*Exercise details*. Copy out the part of the listing below that opens with the line containing "subtitle GameLoop() [150, 971, 1090, 1005]" and closes with the line containing "subtitle InitSystems() [150, 164, 1090, 198]", keeping both of those lines and changing nothing.
--- start ---
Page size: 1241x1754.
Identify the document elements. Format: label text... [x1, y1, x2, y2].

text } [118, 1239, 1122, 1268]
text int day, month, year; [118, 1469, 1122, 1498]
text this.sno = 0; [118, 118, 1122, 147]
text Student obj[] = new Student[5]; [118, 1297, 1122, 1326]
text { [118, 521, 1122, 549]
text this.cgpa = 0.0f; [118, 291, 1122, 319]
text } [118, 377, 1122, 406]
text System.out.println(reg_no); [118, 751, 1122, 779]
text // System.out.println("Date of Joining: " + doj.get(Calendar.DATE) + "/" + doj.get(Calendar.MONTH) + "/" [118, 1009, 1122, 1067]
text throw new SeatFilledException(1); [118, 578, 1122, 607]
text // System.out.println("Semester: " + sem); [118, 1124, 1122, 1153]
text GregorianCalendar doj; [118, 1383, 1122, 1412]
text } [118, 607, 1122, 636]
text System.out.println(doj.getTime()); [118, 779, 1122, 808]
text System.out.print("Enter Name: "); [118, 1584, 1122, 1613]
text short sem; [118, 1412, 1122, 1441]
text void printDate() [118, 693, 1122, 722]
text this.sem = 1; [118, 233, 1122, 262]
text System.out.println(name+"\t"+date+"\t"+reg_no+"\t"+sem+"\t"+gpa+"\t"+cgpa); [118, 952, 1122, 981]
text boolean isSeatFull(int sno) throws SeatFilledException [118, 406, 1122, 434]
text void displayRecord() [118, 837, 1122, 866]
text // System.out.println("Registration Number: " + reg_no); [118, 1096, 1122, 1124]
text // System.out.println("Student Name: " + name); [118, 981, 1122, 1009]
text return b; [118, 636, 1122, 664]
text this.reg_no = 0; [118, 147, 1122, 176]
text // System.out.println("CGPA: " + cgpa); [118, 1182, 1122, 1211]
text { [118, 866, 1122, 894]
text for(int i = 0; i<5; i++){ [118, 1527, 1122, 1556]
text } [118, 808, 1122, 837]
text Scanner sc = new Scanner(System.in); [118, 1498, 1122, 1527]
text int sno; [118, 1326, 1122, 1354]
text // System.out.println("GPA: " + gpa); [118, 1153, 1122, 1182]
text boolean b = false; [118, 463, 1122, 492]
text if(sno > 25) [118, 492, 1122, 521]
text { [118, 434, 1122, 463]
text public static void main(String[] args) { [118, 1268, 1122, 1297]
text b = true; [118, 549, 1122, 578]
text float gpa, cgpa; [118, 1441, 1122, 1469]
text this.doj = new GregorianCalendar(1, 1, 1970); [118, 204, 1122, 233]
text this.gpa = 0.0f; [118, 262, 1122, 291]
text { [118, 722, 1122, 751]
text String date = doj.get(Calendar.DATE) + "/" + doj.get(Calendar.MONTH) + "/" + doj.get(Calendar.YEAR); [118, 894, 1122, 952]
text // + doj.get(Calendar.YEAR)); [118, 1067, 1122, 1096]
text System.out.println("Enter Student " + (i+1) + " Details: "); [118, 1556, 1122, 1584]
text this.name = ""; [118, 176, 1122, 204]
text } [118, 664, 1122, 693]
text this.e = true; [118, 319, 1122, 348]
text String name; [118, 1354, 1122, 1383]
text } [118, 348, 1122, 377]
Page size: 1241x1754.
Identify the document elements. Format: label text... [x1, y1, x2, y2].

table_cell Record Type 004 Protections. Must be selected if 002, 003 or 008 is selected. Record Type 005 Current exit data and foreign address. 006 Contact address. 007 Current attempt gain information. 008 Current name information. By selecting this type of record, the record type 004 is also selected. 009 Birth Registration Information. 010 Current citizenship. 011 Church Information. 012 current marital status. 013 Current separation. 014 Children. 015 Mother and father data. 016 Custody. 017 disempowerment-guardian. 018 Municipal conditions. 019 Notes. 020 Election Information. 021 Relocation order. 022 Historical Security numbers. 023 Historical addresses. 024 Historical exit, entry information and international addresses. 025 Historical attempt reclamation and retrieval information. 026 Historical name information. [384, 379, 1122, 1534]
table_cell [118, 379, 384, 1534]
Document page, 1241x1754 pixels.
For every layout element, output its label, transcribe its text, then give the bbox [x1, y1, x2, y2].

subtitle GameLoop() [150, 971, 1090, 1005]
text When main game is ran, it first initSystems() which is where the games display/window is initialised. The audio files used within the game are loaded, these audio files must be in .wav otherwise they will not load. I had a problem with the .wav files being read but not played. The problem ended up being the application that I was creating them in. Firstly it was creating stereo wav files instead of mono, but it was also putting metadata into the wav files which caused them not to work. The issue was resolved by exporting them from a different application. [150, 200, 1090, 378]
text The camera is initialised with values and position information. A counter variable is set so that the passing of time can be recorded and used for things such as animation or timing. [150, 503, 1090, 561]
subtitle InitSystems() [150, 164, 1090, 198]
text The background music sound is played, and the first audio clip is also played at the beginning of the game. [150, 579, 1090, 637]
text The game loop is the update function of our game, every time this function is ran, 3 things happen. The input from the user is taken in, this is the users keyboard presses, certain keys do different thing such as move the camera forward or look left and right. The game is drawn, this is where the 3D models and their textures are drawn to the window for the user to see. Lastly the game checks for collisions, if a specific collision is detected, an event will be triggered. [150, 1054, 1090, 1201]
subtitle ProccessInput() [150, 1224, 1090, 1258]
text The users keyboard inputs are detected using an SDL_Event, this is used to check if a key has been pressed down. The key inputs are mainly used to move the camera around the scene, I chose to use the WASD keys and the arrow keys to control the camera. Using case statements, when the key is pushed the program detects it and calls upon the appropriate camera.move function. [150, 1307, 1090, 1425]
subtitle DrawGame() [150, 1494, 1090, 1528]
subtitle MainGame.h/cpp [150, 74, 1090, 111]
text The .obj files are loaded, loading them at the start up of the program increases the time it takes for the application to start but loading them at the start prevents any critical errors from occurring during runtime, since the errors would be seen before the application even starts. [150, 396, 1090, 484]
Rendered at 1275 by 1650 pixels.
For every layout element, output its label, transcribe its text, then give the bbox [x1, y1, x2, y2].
--- end ---
*Task response*.
subtitle GameLoop() [150, 971, 1090, 1005]
text When main game is ran, it first initSystems() which is where the games display/window is initialised. The audio files used within the game are loaded, these audio files must be in .wav otherwise they will not load. I had a problem with the .wav files being read but not played. The problem ended up being the application that I was creating them in. Firstly it was creating stereo wav files instead of mono, but it was also putting metadata into the wav files which caused them not to work. The issue was resolved by exporting them from a different application. [150, 200, 1090, 378]
text The camera is initialised with values and position information. A counter variable is set so that the passing of time can be recorded and used for things such as animation or timing. [150, 503, 1090, 561]
subtitle InitSystems() [150, 164, 1090, 198]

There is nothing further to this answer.